(Data excerpts)
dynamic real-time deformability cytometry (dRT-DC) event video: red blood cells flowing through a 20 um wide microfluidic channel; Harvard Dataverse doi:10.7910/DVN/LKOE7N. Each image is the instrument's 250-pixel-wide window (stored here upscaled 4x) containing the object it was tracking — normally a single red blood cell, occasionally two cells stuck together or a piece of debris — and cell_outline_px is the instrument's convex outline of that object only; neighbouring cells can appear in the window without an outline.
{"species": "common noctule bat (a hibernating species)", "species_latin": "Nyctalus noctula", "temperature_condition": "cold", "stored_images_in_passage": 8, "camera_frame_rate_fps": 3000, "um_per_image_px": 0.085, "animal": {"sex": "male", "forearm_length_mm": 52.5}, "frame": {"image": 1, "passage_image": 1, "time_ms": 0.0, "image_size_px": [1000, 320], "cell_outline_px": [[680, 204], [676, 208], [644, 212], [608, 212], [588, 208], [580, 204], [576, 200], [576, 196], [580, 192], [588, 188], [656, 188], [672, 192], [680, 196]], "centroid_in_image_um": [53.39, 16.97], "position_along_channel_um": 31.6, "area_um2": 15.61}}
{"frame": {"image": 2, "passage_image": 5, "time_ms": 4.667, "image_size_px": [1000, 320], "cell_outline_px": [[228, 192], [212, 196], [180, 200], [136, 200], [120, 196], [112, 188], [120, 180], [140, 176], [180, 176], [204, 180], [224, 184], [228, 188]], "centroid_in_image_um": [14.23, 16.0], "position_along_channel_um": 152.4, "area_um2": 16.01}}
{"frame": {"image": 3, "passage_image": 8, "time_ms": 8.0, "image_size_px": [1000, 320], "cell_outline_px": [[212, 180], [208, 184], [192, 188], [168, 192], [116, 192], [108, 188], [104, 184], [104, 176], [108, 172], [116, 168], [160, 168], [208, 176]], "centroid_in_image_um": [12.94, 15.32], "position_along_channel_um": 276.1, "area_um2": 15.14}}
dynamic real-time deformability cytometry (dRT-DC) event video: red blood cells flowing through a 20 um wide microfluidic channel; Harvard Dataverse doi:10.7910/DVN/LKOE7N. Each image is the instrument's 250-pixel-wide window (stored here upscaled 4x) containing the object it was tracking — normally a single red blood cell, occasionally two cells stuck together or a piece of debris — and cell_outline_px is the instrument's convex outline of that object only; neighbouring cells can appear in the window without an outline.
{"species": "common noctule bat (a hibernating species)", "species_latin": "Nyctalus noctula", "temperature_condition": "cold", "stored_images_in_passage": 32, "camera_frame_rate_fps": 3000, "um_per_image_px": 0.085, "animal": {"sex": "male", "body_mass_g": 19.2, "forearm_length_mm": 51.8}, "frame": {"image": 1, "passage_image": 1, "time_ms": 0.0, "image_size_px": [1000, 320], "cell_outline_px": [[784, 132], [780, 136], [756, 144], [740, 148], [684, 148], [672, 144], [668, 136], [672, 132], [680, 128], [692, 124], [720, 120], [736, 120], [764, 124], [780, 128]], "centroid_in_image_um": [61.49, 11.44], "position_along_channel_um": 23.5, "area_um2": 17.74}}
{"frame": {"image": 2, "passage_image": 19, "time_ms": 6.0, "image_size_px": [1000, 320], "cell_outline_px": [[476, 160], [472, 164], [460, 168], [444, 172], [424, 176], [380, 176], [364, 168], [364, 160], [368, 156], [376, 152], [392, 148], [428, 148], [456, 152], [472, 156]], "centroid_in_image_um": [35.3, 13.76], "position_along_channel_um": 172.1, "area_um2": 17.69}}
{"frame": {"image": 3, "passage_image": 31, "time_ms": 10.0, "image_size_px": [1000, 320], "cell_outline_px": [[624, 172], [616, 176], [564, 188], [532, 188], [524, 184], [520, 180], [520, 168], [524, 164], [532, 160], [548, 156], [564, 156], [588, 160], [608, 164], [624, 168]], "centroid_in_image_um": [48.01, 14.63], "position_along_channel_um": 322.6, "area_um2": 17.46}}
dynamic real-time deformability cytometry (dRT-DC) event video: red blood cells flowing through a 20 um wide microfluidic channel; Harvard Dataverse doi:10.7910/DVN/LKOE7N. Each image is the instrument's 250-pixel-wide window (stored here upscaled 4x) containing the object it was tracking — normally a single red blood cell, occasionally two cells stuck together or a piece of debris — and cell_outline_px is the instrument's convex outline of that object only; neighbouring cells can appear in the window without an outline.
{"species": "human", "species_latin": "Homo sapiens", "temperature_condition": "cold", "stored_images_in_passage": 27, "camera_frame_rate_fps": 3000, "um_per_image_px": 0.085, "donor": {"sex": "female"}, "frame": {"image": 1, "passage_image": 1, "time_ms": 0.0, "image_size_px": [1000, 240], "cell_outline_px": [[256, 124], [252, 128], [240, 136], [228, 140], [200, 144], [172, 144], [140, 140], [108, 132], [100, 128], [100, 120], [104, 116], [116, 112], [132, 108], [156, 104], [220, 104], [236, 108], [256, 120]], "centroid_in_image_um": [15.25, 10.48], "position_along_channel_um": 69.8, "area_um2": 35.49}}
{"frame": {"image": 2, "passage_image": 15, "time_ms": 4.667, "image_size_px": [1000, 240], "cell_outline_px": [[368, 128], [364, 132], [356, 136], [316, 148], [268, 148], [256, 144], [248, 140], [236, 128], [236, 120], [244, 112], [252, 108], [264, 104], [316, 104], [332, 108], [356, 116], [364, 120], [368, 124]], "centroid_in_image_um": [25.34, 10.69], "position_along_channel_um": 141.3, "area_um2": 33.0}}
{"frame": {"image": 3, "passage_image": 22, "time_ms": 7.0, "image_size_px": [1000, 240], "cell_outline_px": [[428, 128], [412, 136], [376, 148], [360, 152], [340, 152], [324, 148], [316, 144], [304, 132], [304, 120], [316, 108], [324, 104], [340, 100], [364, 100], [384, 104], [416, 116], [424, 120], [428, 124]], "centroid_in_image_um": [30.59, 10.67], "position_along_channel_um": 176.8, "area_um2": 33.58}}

*INSTRUCTIONS FOR THE TASK*. Set down every record above exactly as given.

*SOLUTION BELOW*.
dynamic real-time deformability cytometry (dRT-DC) event video: red blood cells flowing through a 20 um wide microfluidic channel; Harvard Dataverse doi:10.7910/DVN/LKOE7N. Each image is the instrument's 250-pixel-wide window (stored here upscaled 4x) containing the object it was tracking — normally a single red blood cell, occasionally two cells stuck together or a piece of debris — and cell_outline_px is the instrument's convex outline of that object only; neighbouring cells can appear in the window without an outline.
{"species": "common noctule bat (a hibernating species)", "species_latin": "Nyctalus noctula", "temperature_condition": "cold", "stored_images_in_passage": 8, "camera_frame_rate_fps": 3000, "um_per_image_px": 0.085, "animal": {"sex": "male", "forearm_length_mm": 52.5}, "frame": {"image": 1, "passage_image": 1, "time_ms": 0.0, "image_size_px": [1000, 320], "cell_outline_px": [[680, 204], [676, 208], [644, 212], [608, 212], [588, 208], [580, 204], [576, 200], [576, 196], [580, 192], [588, 188], [656, 188], [672, 192], [680, 196]], "centroid_in_image_um": [53.39, 16.97], "position_along_channel_um": 31.6, "area_um2": 15.61}}
{"frame": {"image": 2, "passage_image": 5, "time_ms": 4.667, "image_size_px": [1000, 320], "cell_outline_px": [[228, 192], [212, 196], [180, 200], [136, 200], [120, 196], [112, 188], [120, 180], [140, 176], [180, 176], [204, 180], [224, 184], [228, 188]], "centroid_in_image_um": [14.23, 16.0], "position_along_channel_um": 152.4, "area_um2": 16.01}}
{"frame": {"image": 3, "passage_image": 8, "time_ms": 8.0, "image_size_px": [1000, 320], "cell_outline_px": [[212, 180], [208, 184], [192, 188], [168, 192], [116, 192], [108, 188], [104, 184], [104, 176], [108, 172], [116, 168], [160, 168], [208, 176]], "centroid_in_image_um": [12.94, 15.32], "position_along_channel_um": 276.1, "area_um2": 15.14}}
dynamic real-time deformability cytometry (dRT-DC) event video: red blood cells flowing through a 20 um wide microfluidic channel; Harvard Dataverse doi:10.7910/DVN/LKOE7N. Each image is the instrument's 250-pixel-wide window (stored here upscaled 4x) containing the object it was tracking — normally a single red blood cell, occasionally two cells stuck together or a piece of debris — and cell_outline_px is the instrument's convex outline of that object only; neighbouring cells can appear in the window without an outline.
{"species": "common noctule bat (a hibernating species)", "species_latin": "Nyctalus noctula", "temperature_condition": "cold", "stored_images_in_passage": 32, "camera_frame_rate_fps": 3000, "um_per_image_px": 0.085, "animal": {"sex": "male", "body_mass_g": 19.2, "forearm_length_mm": 51.8}, "frame": {"image": 1, "passage_image": 1, "time_ms": 0.0, "image_size_px": [1000, 320], "cell_outline_px": [[784, 132], [780, 136], [756, 144], [740, 148], [684, 148], [672, 144], [668, 136], [672, 132], [680, 128], [692, 124], [720, 120], [736, 120], [764, 124], [780, 128]], "centroid_in_image_um": [61.49, 11.44], "position_along_channel_um": 23.5, "area_um2": 17.74}}
{"frame": {"image": 2, "passage_image": 19, "time_ms": 6.0, "image_size_px": [1000, 320], "cell_outline_px": [[476, 160], [472, 164], [460, 168], [444, 172], [424, 176], [380, 176], [364, 168], [364, 160], [368, 156], [376, 152], [392, 148], [428, 148], [456, 152], [472, 156]], "centroid_in_image_um": [35.3, 13.76], "position_along_channel_um": 172.1, "area_um2": 17.69}}
{"frame": {"image": 3, "passage_image": 31, "time_ms": 10.0, "image_size_px": [1000, 320], "cell_outline_px": [[624, 172], [616, 176], [564, 188], [532, 188], [524, 184], [520, 180], [520, 168], [524, 164], [532, 160], [548, 156], [564, 156], [588, 160], [608, 164], [624, 168]], "centroid_in_image_um": [48.01, 14.63], "position_along_channel_um": 322.6, "area_um2": 17.46}}
dynamic real-time deformability cytometry (dRT-DC) event video: red blood cells flowing through a 20 um wide microfluidic channel; Harvard Dataverse doi:10.7910/DVN/LKOE7N. Each image is the instrument's 250-pixel-wide window (stored here upscaled 4x) containing the object it was tracking — normally a single red blood cell, occasionally two cells stuck together or a piece of debris — and cell_outline_px is the instrument's convex outline of that object only; neighbouring cells can appear in the window without an outline.
{"species": "human", "species_latin": "Homo sapiens", "temperature_condition": "cold", "stored_images_in_passage": 27, "camera_frame_rate_fps": 3000, "um_per_image_px": 0.085, "donor": {"sex": "female"}, "frame": {"image": 1, "passage_image": 1, "time_ms": 0.0, "image_size_px": [1000, 240], "cell_outline_px": [[256, 124], [252, 128], [240, 136], [228, 140], [200, 144], [172, 144], [140, 140], [108, 132], [100, 128], [100, 120], [104, 116], [116, 112], [132, 108], [156, 104], [220, 104], [236, 108], [256, 120]], "centroid_in_image_um": [15.25, 10.48], "position_along_channel_um": 69.8, "area_um2": 35.49}}
{"frame": {"image": 2, "passage_image": 15, "time_ms": 4.667, "image_size_px": [1000, 240], "cell_outline_px": [[368, 128], [364, 132], [356, 136], [316, 148], [268, 148], [256, 144], [248, 140], [236, 128], [236, 120], [244, 112], [252, 108], [264, 104], [316, 104], [332, 108], [356, 116], [364, 120], [368, 124]], "centroid_in_image_um": [25.34, 10.69], "position_along_channel_um": 141.3, "area_um2": 33.0}}
{"frame": {"image": 3, "passage_image": 22, "time_ms": 7.0, "image_size_px": [1000, 240], "cell_outline_px": [[428, 128], [412, 136], [376, 148], [360, 152], [340, 152], [324, 148], [316, 144], [304, 132], [304, 120], [316, 108], [324, 104], [340, 100], [364, 100], [384, 104], [416, 116], [424, 120], [428, 124]], "centroid_in_image_um": [30.59, 10.67], "position_along_channel_um": 176.8, "area_um2": 33.58}}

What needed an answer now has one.